*** Opening of The data ***
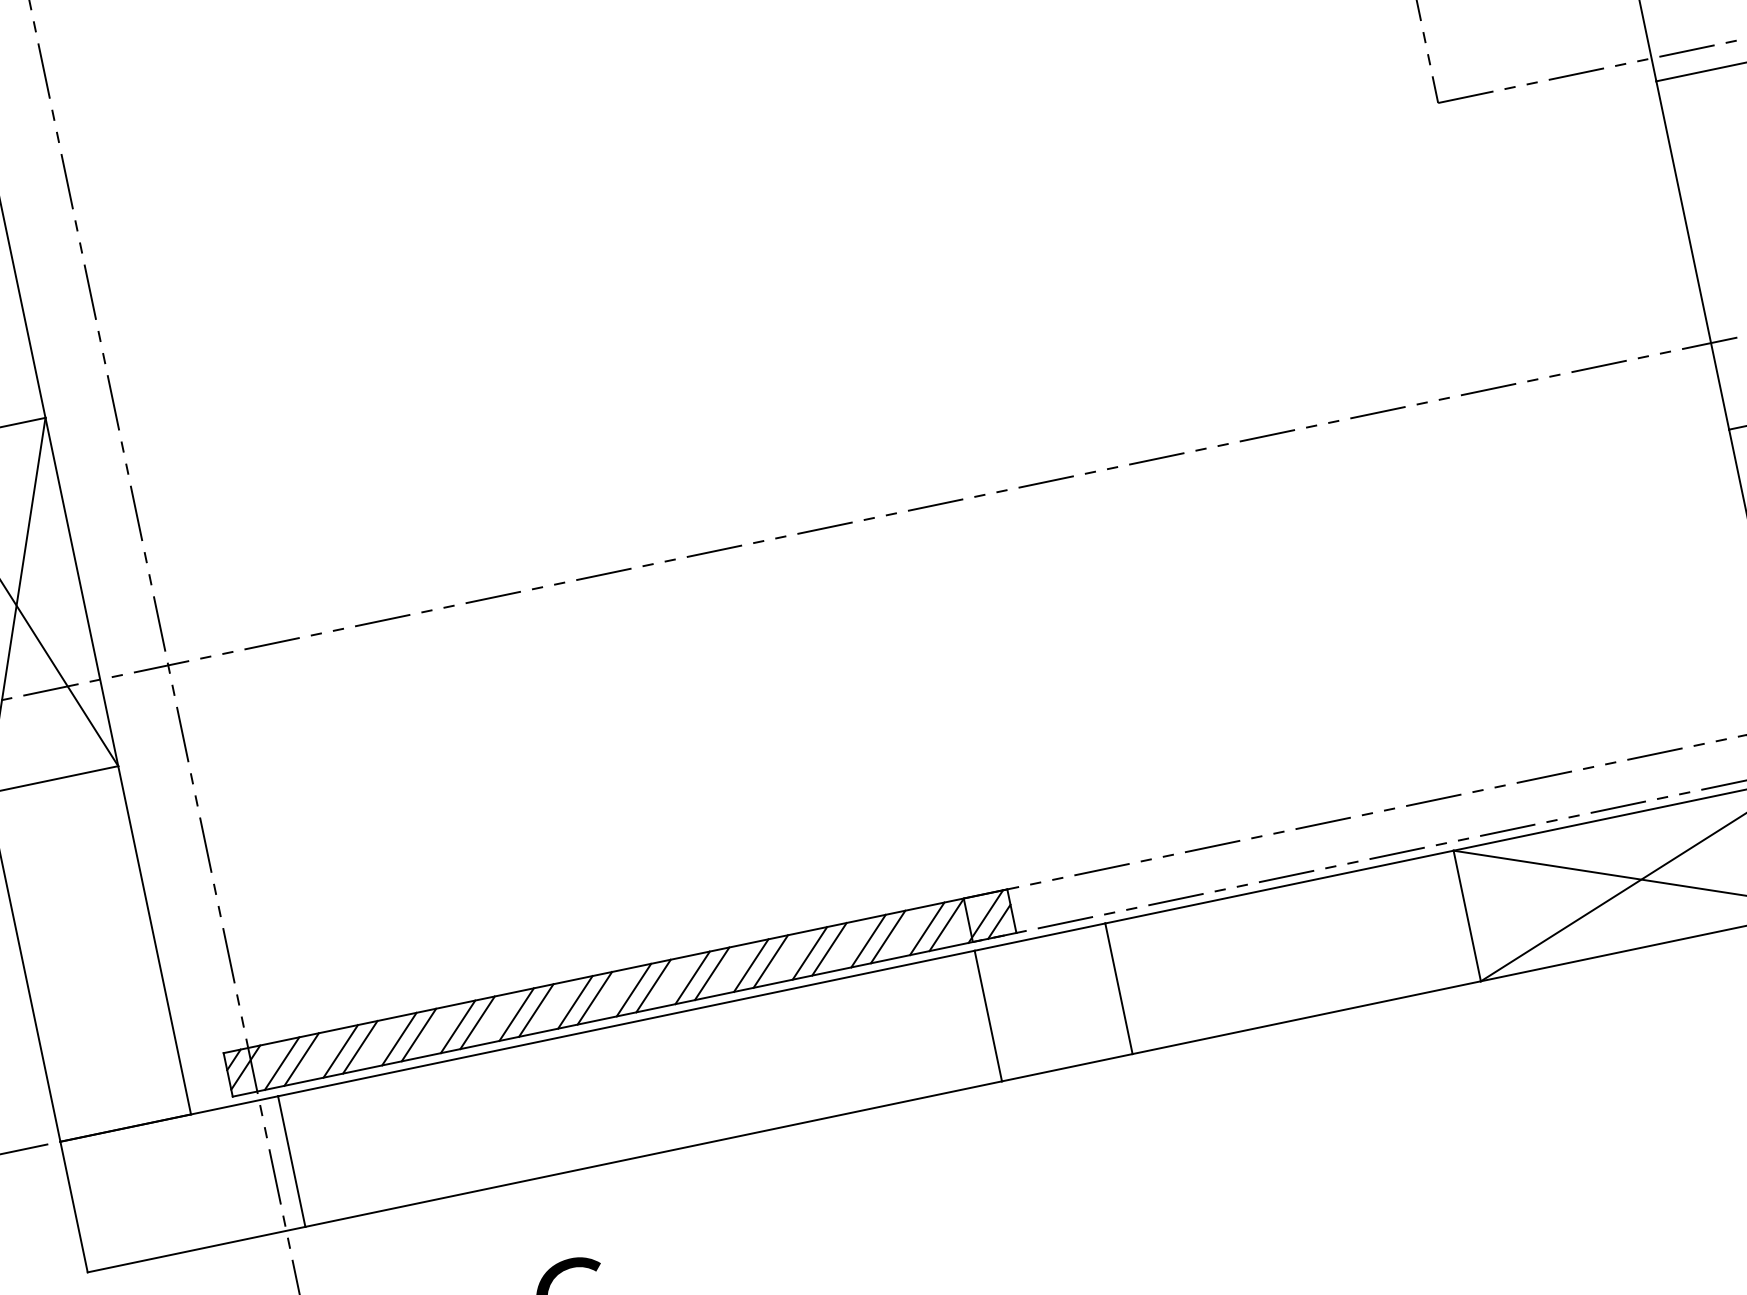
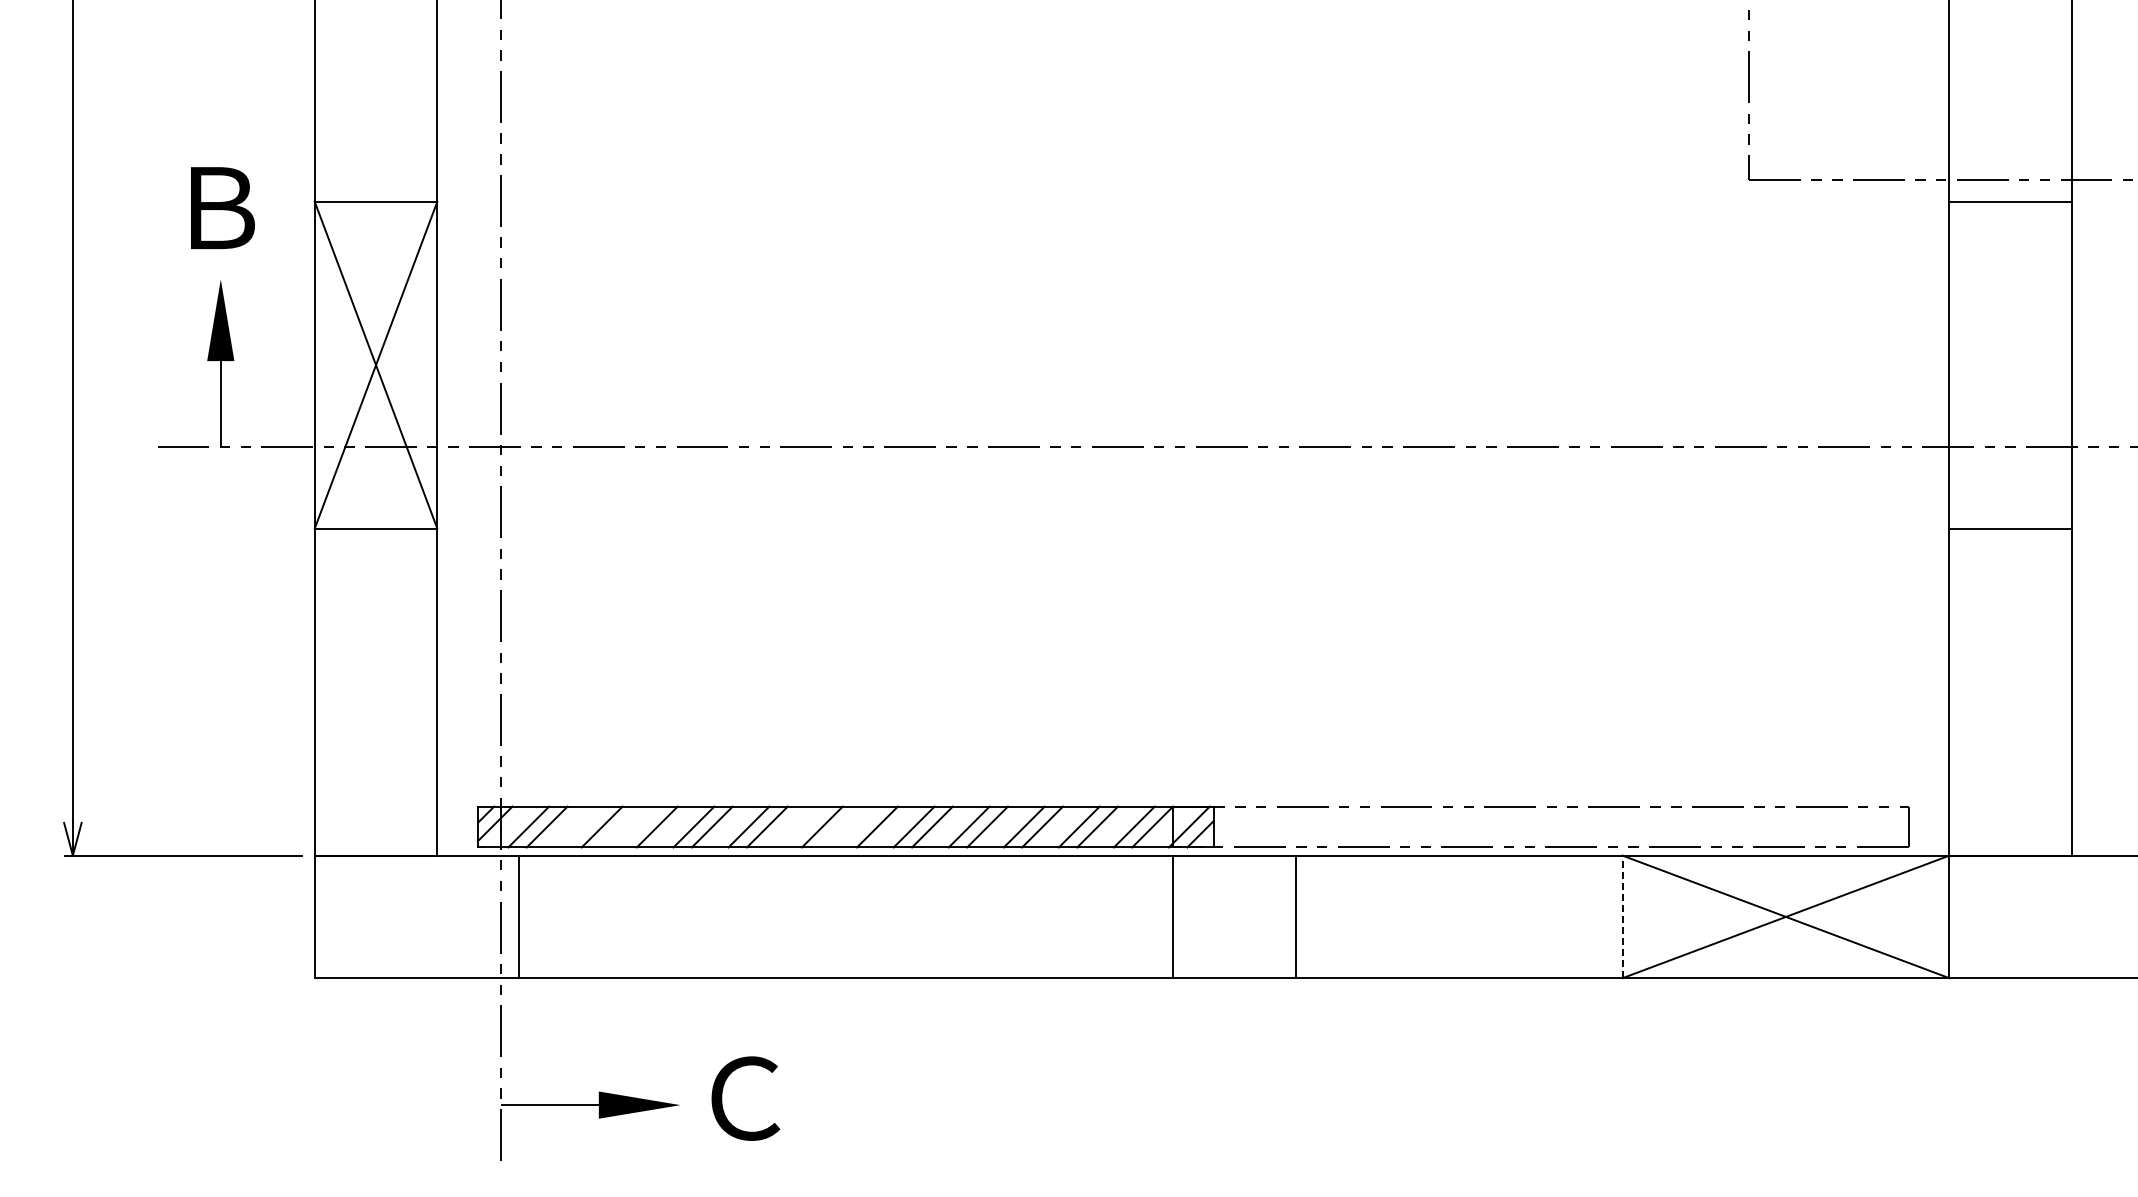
line: (1467, 915) -> (1622, 916), solid -> dashed
line: (633, 989) -> (858, 826), removed
line: (574, 1001) -> (803, 826), removed
line: (398, 1038) -> (638, 826), removed
line: (340, 1050) -> (583, 826), removed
*** Close of The data ***
• **Work task**
For the word "removed", say how many lines of the listing include it; give nothing but the number.

• **Problem solution**
4